SOURCE MATERIAL Block Start

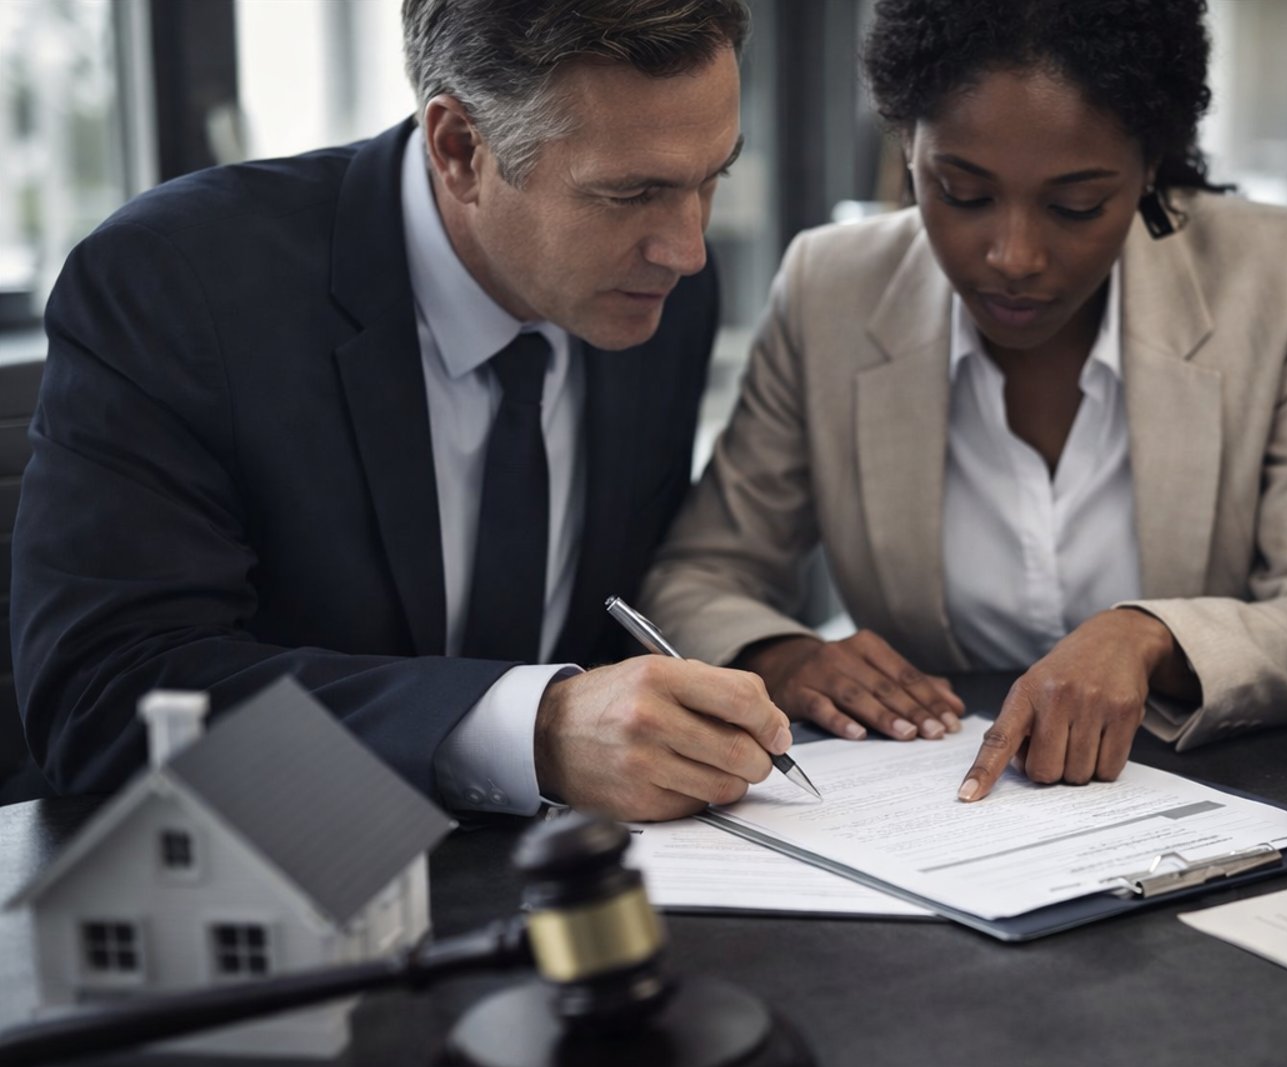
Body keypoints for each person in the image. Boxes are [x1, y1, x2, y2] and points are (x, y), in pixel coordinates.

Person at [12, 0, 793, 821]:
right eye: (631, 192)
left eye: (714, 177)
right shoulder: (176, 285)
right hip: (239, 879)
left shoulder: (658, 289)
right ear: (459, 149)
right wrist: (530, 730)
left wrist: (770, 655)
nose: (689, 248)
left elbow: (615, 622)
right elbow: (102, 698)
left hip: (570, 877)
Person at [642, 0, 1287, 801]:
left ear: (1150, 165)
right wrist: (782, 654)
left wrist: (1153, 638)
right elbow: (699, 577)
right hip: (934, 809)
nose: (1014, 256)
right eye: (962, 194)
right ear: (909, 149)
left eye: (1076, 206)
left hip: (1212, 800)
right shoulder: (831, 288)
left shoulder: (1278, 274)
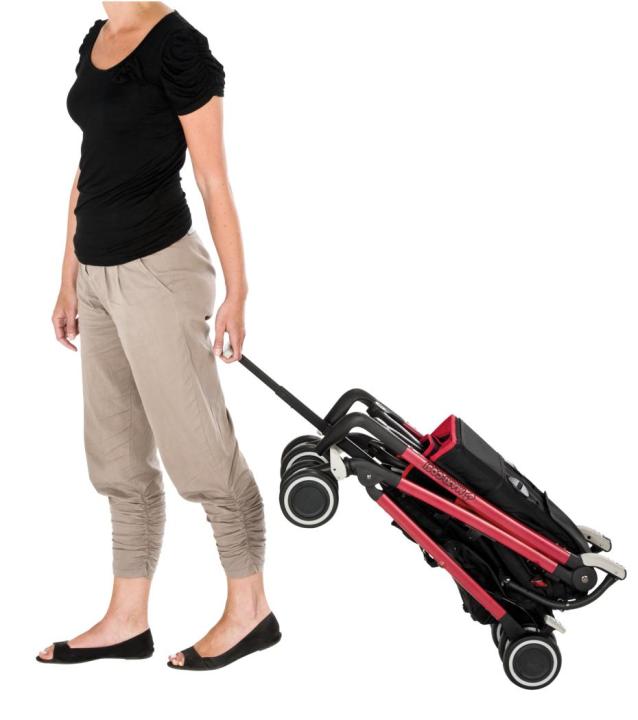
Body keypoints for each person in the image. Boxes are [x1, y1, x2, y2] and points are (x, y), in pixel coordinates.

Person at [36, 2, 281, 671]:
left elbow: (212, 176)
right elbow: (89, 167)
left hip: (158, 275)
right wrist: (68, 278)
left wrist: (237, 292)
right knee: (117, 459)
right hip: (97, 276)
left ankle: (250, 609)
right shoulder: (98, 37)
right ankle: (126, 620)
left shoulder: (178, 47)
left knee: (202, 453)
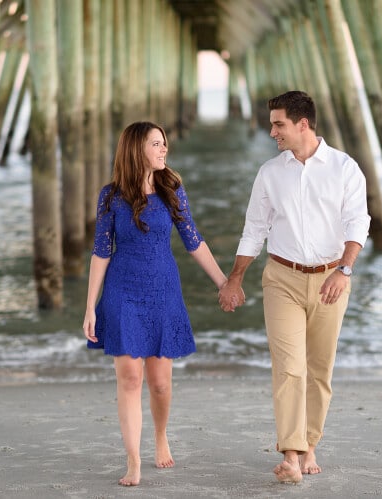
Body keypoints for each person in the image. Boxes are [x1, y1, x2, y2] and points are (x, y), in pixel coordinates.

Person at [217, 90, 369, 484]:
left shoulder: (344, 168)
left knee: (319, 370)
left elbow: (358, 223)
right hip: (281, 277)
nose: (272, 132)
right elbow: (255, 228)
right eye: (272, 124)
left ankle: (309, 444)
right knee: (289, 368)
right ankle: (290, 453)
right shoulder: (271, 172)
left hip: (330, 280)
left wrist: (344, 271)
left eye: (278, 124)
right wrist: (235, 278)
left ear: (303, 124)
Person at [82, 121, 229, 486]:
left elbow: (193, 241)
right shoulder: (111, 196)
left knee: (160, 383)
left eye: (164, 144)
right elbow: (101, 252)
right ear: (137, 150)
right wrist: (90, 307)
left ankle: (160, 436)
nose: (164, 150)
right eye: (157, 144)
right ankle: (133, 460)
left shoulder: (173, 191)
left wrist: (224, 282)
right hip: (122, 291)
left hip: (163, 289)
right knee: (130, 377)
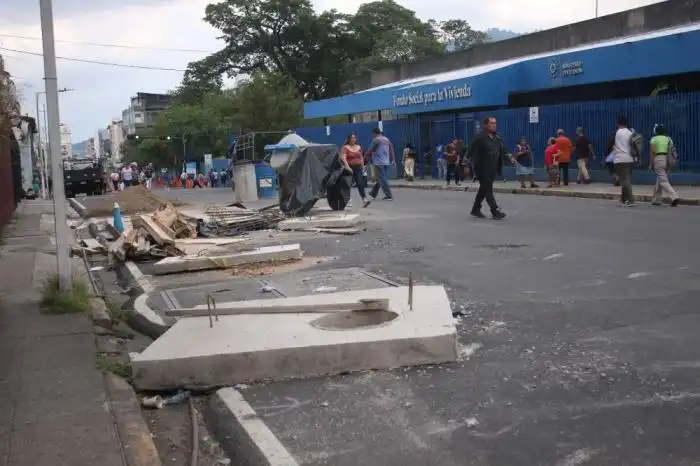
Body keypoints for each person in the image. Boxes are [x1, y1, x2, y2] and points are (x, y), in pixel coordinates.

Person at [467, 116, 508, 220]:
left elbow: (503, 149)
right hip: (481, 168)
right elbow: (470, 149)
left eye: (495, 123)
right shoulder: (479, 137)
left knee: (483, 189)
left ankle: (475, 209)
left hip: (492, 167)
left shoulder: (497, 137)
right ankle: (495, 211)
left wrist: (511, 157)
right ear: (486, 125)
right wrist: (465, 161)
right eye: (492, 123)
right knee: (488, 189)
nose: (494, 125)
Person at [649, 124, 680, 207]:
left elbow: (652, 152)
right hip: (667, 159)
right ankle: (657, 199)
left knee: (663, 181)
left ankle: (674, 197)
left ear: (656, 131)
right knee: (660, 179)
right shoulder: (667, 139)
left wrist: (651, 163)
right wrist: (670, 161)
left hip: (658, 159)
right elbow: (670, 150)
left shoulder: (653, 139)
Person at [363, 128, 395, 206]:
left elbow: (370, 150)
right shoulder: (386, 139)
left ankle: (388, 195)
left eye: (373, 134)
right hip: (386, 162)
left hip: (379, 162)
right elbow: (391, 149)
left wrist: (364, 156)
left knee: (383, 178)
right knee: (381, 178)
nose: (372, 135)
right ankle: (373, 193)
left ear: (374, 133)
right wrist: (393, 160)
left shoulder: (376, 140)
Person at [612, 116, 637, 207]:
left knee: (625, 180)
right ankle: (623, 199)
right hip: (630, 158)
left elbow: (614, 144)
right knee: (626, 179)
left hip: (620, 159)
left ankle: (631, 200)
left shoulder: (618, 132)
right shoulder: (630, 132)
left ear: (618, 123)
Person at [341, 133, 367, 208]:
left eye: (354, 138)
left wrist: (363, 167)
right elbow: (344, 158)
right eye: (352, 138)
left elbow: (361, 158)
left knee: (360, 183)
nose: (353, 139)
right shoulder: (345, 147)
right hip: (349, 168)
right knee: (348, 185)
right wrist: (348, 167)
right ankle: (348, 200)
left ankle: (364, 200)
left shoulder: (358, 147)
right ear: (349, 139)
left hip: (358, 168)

SOURCE MATERIAL Block End

-- WHAT YOU ARE ASKED TO DO --
Return each line of the data, keeping its wording exact and omitting pictures.

-- ANSWER BOX --
Body keypoints for each person in the image. Boxes are [x1, y1, x2, y2] and points are (x, y), in pixel coordinates.

Person at [12, 0, 793, 821]:
right eye: (631, 192)
left eye: (714, 177)
right shoulder: (176, 285)
right hip: (239, 879)
left shoulder: (658, 289)
right ear: (459, 149)
right wrist: (530, 730)
left wrist: (770, 655)
nose: (689, 248)
left elbow: (615, 622)
right elbow: (102, 698)
left hip: (570, 877)
Person at [642, 0, 1287, 801]:
left ear: (1150, 165)
right wrist: (782, 654)
left wrist: (1153, 638)
right elbow: (699, 577)
right hip: (934, 809)
nose: (1014, 256)
right eye: (962, 194)
right ear: (909, 149)
left eye: (1076, 206)
left hip: (1212, 800)
right shoulder: (831, 288)
left shoulder: (1278, 274)
Body keypoints for each person in the image. Boxes are [x1, y1, x2, y2] and points are (x, y), in pixel coordinates.

Person at [36, 2, 281, 671]:
left elbow: (212, 176)
right elbow: (89, 167)
left hip: (158, 275)
right wrist: (68, 278)
left wrist: (237, 292)
right knee: (117, 459)
right hip: (97, 276)
left ankle: (250, 609)
right shoulder: (98, 37)
right ankle: (126, 620)
left shoulder: (178, 47)
left knee: (202, 453)
Body keypoints for each person in the image. Boxes are [x1, y1, x2, y2] and points are (x, y), in pixel coordinates.

Person at [217, 90, 369, 484]:
left shoulder: (344, 168)
left knee: (319, 370)
left elbow: (358, 223)
right hip: (281, 277)
nose: (272, 132)
right elbow: (255, 228)
right eye: (272, 124)
left ankle: (309, 444)
right knee: (289, 368)
right ankle: (290, 453)
right shoulder: (271, 172)
left hip: (330, 280)
left wrist: (344, 271)
left eye: (278, 124)
right wrist: (235, 278)
left ear: (303, 124)
Person at [82, 121, 229, 486]:
left elbow: (193, 241)
right shoulder: (111, 196)
left knee: (160, 383)
left eye: (164, 144)
right elbow: (101, 252)
right ear: (137, 150)
right wrist: (90, 307)
left ankle: (160, 436)
nose: (164, 150)
right eye: (157, 144)
right ankle: (133, 460)
left shoulder: (173, 191)
left wrist: (224, 282)
right hip: (122, 291)
left hip: (163, 289)
right knee: (130, 377)
Body keypoints for each person in the image. Boxes are [x1, y1, x2, y2] and points are (x, y), in pixel coordinates.

Person at [467, 116, 508, 220]:
left elbow: (503, 149)
right hip: (481, 168)
right elbow: (470, 149)
left eye: (495, 123)
right shoulder: (479, 137)
left knee: (483, 189)
left ankle: (475, 209)
left hip: (492, 167)
left shoulder: (497, 137)
right ankle: (495, 211)
left wrist: (511, 157)
right ear: (486, 125)
right wrist: (465, 161)
right eye: (492, 123)
right knee: (488, 189)
nose: (494, 125)
Person at [649, 124, 680, 207]:
left elbow: (652, 152)
right hip: (667, 159)
right ankle: (657, 199)
left knee: (663, 181)
left ankle: (674, 197)
left ear: (656, 131)
right knee: (660, 179)
right shoulder: (667, 139)
left wrist: (651, 163)
right wrist: (670, 161)
left hip: (658, 159)
right elbow: (670, 150)
left shoulder: (653, 139)
Person at [363, 128, 395, 206]:
left elbow: (370, 150)
right shoulder: (386, 139)
left ankle: (388, 195)
left eye: (373, 134)
right hip: (386, 162)
left hip: (379, 162)
right elbow: (391, 149)
left wrist: (364, 156)
left knee: (383, 178)
right knee: (381, 178)
nose: (372, 135)
right ankle: (373, 193)
left ear: (374, 133)
right wrist: (393, 160)
left shoulder: (376, 140)
Person at [612, 116, 637, 207]:
left knee: (625, 180)
right ankle: (623, 199)
right hip: (630, 158)
left elbow: (614, 144)
right knee: (626, 179)
left hip: (620, 159)
left ankle: (631, 200)
left shoulder: (618, 132)
right shoulder: (630, 132)
left ear: (618, 123)
Person at [341, 133, 367, 208]:
left eye: (354, 138)
left wrist: (363, 167)
right elbow: (344, 158)
right eye: (352, 138)
left elbow: (361, 158)
left knee: (360, 183)
nose: (353, 139)
right shoulder: (345, 147)
right hip: (349, 168)
right knee: (348, 185)
right wrist: (348, 167)
right ankle: (348, 200)
left ankle: (364, 200)
left shoulder: (358, 147)
right ear: (349, 139)
left hip: (358, 168)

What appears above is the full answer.